◆ **EXCERPT PROVIDED**
◆ ◆ ◆ ◆
Bias, Dumb, or What?
My blog buddy Banjo Jones, who would probably be a drinking buddy save for the fact that driving home drunk from the greater Brazosport area is a very bad idea for the Kevster, sends along the link to this column from Star-Telegram reader rep David House:
Some readers who believe the Star-Telegram splatters the paper with left-wing bias got an edition dripping with proof last Monday. Or so they felt.
What they actually received was proof of momentary blind spots in our editing process, the subjective nature of our work and an example of the perils of newspapering in this age of media-bashing.
It all began at the top of Monday's Page One, where we promoted Life & Arts' light-hearted comparison of Vice President Dick Cheney and Sen. John Edwards, the presumptive Democratic candidate for vice president.
◆ ◆ ◆ ◆
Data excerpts
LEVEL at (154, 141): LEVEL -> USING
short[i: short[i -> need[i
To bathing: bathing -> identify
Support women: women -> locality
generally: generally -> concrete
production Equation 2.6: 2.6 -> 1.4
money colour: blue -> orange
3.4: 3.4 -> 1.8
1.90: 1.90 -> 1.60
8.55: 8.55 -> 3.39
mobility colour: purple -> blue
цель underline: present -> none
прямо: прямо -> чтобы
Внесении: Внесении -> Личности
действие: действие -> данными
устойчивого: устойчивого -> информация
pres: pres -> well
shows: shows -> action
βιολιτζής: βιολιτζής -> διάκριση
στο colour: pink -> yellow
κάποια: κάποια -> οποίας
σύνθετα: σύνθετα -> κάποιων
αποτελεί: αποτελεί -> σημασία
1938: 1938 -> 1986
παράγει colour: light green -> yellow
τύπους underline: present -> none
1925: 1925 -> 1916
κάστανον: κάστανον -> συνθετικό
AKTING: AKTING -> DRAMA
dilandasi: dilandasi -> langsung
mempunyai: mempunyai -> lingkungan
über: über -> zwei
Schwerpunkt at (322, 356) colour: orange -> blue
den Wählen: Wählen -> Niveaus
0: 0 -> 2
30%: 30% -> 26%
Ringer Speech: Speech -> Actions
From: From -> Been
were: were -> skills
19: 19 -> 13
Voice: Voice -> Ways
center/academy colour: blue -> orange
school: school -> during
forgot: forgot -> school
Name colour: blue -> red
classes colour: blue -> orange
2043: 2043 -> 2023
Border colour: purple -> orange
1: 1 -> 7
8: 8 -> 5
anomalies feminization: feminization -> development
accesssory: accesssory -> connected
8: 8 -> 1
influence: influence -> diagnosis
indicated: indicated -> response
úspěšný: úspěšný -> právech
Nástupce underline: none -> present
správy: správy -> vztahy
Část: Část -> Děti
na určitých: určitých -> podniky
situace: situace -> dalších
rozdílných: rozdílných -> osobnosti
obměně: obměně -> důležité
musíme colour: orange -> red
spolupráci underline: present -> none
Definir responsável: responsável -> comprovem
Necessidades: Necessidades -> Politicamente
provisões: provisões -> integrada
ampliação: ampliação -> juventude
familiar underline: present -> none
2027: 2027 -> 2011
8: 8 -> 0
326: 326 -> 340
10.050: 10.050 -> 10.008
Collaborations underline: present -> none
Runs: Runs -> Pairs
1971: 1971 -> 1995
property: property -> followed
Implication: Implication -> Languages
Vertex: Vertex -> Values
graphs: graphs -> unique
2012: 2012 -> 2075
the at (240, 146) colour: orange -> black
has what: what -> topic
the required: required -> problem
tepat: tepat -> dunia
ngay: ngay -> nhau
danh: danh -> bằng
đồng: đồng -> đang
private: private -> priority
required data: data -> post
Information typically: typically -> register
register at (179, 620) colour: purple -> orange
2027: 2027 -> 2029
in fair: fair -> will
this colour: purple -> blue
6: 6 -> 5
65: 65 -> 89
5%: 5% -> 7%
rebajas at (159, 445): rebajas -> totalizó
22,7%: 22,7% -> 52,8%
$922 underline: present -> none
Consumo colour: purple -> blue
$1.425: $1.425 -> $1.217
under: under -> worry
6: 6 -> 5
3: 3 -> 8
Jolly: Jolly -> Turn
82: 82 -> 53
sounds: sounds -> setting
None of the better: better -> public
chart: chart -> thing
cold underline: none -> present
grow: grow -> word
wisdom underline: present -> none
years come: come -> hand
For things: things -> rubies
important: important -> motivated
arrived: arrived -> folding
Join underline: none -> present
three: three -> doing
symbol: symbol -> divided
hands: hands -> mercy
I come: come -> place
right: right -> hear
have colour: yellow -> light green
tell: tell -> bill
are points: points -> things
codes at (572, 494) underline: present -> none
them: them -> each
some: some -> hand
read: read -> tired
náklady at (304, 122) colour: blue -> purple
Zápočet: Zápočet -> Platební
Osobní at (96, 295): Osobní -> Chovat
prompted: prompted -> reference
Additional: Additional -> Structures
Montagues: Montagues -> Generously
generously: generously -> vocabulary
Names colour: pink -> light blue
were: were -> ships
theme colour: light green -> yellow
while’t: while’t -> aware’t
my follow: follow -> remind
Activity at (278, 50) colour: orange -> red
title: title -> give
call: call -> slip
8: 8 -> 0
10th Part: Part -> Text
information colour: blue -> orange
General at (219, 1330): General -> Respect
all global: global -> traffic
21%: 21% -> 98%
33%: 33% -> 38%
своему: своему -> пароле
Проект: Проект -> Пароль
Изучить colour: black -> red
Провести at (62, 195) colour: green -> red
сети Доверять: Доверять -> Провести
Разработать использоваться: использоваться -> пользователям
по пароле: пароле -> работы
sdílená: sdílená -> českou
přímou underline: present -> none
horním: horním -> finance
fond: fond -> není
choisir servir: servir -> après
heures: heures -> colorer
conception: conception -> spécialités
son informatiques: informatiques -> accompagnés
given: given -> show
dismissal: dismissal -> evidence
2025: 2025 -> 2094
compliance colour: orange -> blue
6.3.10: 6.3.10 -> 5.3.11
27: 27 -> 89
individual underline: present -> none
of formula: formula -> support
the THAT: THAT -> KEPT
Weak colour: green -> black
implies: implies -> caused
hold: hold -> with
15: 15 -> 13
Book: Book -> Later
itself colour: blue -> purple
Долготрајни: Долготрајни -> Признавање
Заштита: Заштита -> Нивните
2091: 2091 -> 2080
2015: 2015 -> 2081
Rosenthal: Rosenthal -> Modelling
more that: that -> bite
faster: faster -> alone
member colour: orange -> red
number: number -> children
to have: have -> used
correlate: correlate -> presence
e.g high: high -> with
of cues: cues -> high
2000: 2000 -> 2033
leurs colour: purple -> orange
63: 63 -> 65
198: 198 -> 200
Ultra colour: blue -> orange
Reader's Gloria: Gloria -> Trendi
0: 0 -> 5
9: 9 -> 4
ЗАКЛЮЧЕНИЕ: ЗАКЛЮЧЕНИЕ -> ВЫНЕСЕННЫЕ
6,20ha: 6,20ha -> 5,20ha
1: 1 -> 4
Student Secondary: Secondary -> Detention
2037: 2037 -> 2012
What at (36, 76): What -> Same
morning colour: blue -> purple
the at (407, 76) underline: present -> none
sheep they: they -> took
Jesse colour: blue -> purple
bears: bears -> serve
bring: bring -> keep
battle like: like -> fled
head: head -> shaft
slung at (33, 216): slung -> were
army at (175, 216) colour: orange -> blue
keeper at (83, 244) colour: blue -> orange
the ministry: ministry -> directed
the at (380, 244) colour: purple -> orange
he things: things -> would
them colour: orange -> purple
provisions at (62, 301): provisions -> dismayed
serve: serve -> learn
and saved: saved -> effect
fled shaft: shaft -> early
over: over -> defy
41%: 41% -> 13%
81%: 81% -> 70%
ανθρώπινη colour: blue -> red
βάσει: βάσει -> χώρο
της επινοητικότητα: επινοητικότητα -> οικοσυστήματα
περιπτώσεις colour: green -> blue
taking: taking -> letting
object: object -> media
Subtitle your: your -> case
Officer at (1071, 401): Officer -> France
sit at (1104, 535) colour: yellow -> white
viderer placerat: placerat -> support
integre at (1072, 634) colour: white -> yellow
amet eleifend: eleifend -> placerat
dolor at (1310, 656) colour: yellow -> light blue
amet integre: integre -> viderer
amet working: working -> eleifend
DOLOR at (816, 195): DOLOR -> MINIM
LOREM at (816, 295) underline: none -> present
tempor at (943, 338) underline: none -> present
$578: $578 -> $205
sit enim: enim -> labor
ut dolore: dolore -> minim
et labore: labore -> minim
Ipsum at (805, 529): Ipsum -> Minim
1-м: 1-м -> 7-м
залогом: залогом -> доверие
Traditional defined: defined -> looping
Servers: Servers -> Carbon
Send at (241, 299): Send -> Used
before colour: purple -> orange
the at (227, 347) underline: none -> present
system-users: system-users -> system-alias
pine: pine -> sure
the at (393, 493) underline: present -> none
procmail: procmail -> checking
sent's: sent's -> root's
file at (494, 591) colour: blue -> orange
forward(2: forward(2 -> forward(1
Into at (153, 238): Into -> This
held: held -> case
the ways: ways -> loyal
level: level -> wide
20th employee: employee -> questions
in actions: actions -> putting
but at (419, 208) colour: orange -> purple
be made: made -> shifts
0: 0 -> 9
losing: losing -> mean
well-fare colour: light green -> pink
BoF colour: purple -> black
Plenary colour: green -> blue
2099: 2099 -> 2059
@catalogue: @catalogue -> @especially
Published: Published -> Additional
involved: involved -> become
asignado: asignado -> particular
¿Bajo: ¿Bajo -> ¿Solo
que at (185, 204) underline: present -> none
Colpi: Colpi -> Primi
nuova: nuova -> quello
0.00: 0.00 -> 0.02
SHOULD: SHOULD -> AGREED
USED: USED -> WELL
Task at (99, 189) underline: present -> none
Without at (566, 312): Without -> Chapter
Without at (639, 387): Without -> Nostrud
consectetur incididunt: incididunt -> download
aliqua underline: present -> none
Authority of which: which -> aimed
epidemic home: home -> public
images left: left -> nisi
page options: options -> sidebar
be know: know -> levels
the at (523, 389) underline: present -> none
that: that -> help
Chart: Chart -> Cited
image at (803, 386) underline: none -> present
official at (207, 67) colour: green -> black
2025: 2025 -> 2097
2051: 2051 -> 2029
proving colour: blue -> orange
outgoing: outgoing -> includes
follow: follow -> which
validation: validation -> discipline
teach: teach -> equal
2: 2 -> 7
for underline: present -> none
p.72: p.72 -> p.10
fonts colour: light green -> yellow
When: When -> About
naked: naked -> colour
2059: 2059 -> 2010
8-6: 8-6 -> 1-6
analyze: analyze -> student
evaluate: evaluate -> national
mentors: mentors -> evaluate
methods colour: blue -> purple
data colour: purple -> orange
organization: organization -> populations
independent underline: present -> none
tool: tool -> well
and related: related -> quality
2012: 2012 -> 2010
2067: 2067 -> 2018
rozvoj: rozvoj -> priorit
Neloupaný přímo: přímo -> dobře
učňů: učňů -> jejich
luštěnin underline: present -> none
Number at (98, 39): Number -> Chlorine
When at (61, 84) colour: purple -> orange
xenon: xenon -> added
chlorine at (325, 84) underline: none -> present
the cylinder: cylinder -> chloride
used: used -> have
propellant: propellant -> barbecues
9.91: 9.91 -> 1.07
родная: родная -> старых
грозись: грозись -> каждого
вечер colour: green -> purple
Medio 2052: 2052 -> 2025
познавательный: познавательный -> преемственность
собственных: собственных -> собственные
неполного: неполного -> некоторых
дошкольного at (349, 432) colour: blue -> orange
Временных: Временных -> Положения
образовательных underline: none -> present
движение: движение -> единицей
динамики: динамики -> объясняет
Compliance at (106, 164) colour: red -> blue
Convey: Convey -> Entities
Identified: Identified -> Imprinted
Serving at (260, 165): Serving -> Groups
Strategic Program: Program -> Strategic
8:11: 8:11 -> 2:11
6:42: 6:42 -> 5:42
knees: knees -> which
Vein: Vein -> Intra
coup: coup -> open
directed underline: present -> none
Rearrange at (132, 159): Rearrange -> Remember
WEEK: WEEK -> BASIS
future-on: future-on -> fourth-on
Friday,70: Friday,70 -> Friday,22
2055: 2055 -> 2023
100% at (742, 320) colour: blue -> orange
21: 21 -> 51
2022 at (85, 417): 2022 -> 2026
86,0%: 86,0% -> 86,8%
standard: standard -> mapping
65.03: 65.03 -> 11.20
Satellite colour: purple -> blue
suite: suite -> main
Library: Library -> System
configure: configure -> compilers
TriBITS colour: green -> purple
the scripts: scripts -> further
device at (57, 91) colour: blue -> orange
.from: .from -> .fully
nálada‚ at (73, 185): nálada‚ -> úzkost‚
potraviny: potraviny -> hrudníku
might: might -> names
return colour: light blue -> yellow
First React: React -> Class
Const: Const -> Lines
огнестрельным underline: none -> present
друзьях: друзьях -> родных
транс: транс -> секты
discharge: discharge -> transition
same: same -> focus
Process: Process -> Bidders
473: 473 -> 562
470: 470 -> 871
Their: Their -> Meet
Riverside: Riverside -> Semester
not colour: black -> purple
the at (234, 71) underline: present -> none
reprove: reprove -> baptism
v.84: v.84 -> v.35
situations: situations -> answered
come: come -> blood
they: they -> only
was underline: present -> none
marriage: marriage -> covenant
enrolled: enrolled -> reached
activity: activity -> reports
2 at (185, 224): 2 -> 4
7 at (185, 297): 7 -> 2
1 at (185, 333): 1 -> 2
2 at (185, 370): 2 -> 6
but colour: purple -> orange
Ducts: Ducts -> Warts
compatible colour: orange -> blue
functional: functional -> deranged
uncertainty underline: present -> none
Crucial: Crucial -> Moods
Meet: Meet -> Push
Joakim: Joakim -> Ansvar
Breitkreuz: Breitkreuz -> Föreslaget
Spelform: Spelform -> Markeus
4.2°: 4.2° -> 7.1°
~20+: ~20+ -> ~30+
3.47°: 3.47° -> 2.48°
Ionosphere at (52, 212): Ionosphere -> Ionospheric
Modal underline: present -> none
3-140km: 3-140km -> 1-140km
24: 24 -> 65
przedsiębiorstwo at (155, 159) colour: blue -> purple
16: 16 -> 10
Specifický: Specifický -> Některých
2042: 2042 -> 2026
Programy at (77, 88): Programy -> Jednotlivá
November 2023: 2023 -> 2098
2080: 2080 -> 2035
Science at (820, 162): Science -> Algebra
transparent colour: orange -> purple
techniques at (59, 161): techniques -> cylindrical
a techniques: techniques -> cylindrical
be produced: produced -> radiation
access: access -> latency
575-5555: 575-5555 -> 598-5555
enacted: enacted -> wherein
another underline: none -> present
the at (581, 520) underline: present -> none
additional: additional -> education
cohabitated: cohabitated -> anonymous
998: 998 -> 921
◆ ◆ ◆ ◆
◆ **WHAT IS ASKED**
(a) In the blog post about the Star-Telegram column, rewrite the paragraph beginning "What they actually received" as a short list that keeps its main facts.
(b) Reproduce the blog post about the Star-Telegram column from "What they actually" to "age of media-bashing.", substituting "lapses" for "blind spots".
(c) Resume the blog post about the Star-Telegram column after its last sentence.

◆ **TASK-BY-TASK ANSWERS**
(a)
What readers actually received was proof of:
- momentary blind spots in the editing process
- the subjective nature of the work
- the perils of newspapering in an age of media-bashing

(b)
What they actually received was proof of momentary lapses in our editing process, the subjective nature of our work and an example of the perils of newspapering in this age of media-bashing.

(c)
Some readers found outrageous bias in the promo strip's pictures of the candidates. There was Edwards on the left end of the promo, flashing a cherubic smile, while Cheney glared sourly from the right end -- clearly, some readers concluded, a deliberate twist in using facial expressions to manipulate sympathies.
Turning to the Life & Arts package, readers found another loaded situation: a package headlined "Veep vs. Veep."
A large illustration combined already-existing stock Knight Ridder caricatures of Edwards and Cheney, both smiling. However, Cheney held a leaky oil barrel under one arm; Edwards was drawn simply as a preppy Mr. Smiley Guy.
Readers felt, and rightfully so, that the illustration demonized Cheney as a big-oil czar but presented Edwards as an innocent pretty boy, ignoring his law career and connections with powerful trial lawyers.
"You should've drawn [Edwards] chasing ambulances," one reader complained.
Not only that, but the first lines in the text of the comparison referred to Cheney as an "oldish 63" and Edwards as a "youngish 51." Readers protested the descriptions as ageism.
Angry readers barraged our Customer Service representatives and me, the reader advocate, with phone calls and e-mails that ranged from reasoned chastisement to furious denunciation and a few cancellations of subscriptions to (in those people's words) a "liberal rag."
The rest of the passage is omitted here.